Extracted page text
· · · · ·
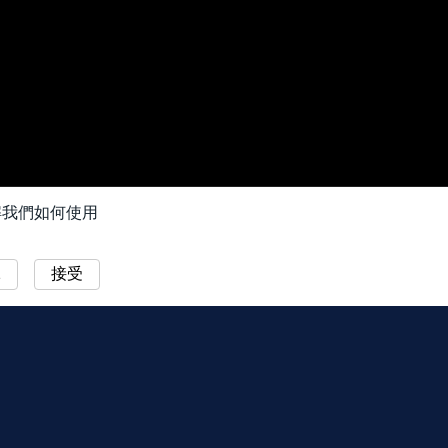
我們如何使用
絕
接受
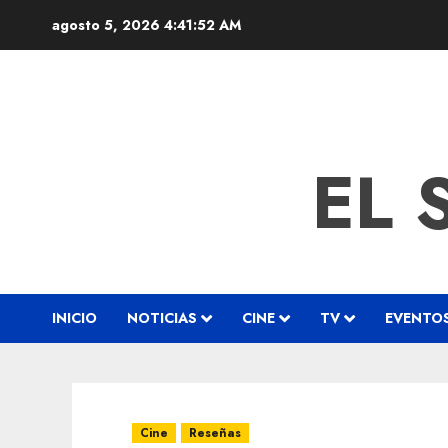
agosto 5, 2026
4:41:53 AM
EL 
INICIO
NOTICIAS
CINE
TV
EVENTO
Cine
Reseñas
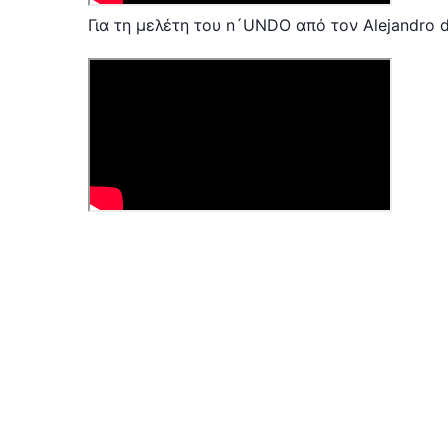
Για τη μελέτη του n´UNDO από τον Alejandro de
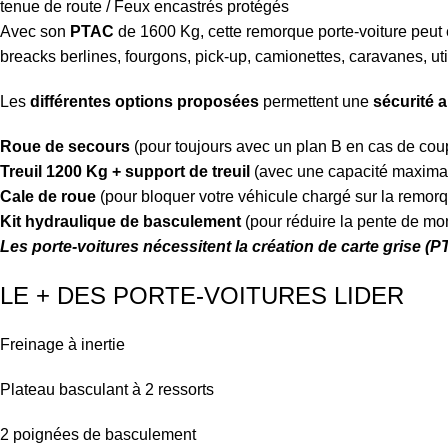
tenue de route / Feux encastrés protégés
Avec son
PTAC
de 1600 Kg, cette remorque porte-voiture peut 
breacks berlines, fourgons, pick-up, camionettes, caravanes, uti
Les
différentes options proposées
permettent une
sécurité 
Roue de secours
(pour toujours avec un plan B en cas de coup
Treuil 1200 Kg + support de treuil
(avec une capacité maxima
Cale de roue
(pour bloquer votre véhicule chargé sur la remorq
Kit hydraulique de basculement
(pour réduire la pente de mon
Les porte-voitures nécessitent la création de carte grise (
LE + DES PORTE-VOITURES LIDER
Freinage à inertie
Plateau basculant à 2 ressorts
2 poignées de basculement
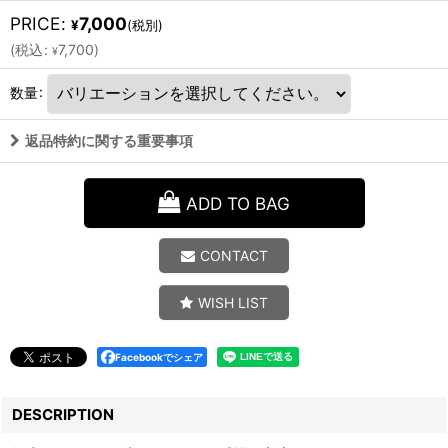
PRICE
:
7,000
¥
(税別)
(
税込
:
7,700
)
¥
数量
:
返品特約に関する重要事項
ADD TO BAG
CONTACT
WISH LIST
Facebookでシェア
DESCRIPTION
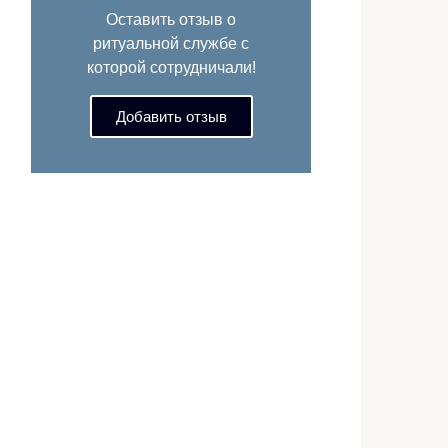
Оставить отзыв о
ритуальной службе с
которой сотрудничали!
Добавить отзыв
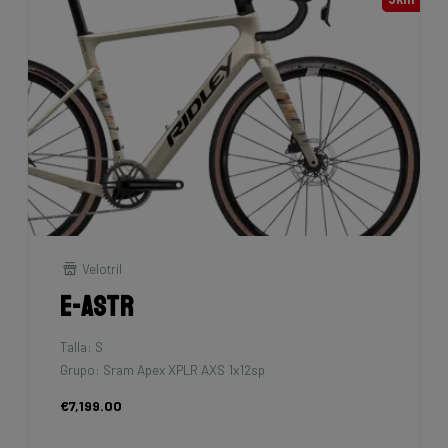
Velotril
E-Astr
Talla: S
Grupo: Sram Apex XPLR AXS 1x12sp
€7,199.00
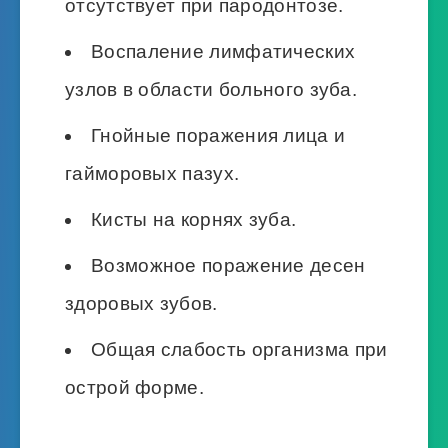
отсутствует при пародонтозе.
Воспаление лимфатических
узлов в области больного зуба.
Гнойные поражения лица и
гайморовых пазух.
Кисты на корнях зуба.
Возможное поражение десен
здоровых зубов.
Общая слабость организма при
острой форме.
· · · · ·
PROBLEM :: Give every line of text from all the rows above as one numbered list, leaving out blank lines. Omit the pictures from your answer.

ANSWER FOR THE TASK ::
1. 我們如何使用
2. 絕
3. 接受
4. agosto 5, 2026
5. 4:41:53 AM
6. EL 
7. INICIO
8. NOTICIAS
9. CINE
10. TV
11. EVENTO
12. Cine
13. Reseñas
14. Για τη μελέτη του n´UNDO από τον Alejandro de
15. tenue de route / Feux encastrés protégés
16. Avec son
17. PTAC
18. de 1600 Kg, cette remorque porte-voiture peut 
19. breacks berlines, fourgons, pick-up, camionettes, caravanes, uti
20. Les
21. différentes options proposées
22. permettent une
23. sécurité 
24. Roue de secours
25. (pour toujours avec un plan B en cas de coup
26. Treuil 1200 Kg + support de treuil
27. (avec une capacité maxima
28. Cale de roue
29. (pour bloquer votre véhicule chargé sur la remorq
30. Kit hydraulique de basculement
31. (pour réduire la pente de mon
32. Les porte-voitures nécessitent la création de carte grise (
33. LE + DES PORTE-VOITURES LIDER
34. Freinage à inertie
35. Plateau basculant à 2 ressorts
36. 2 poignées de basculement
37. PRICE
38. :
39. 7,000
40. ¥
41. (税別)
42. (
43. 税込
44. :
45. 7,700
46. )
47. ¥
48. 数量
49. :
50. 返品特約に関する重要事項
51. ADD TO BAG
52. CONTACT
53. WISH LIST
54. Facebookでシェア
55. DESCRIPTION
56. Оставить отзыв о
57. ритуальной службе с
58. которой сотрудничали!
59. Добавить отзыв
60. Velotril
61. E-Astr
62. Talla: S
63. Grupo: Sram Apex XPLR AXS 1x12sp
64. €7,199.00
65. отсутствует при пародонтозе.
66. Воспаление лимфатических
67. узлов в области больного зуба.
68. Гнойные поражения лица и
69. гайморовых пазух.
70. Кисты на корнях зуба.
71. Возможное поражение десен
72. здоровых зубов.
73. Общая слабость организма при
74. острой форме.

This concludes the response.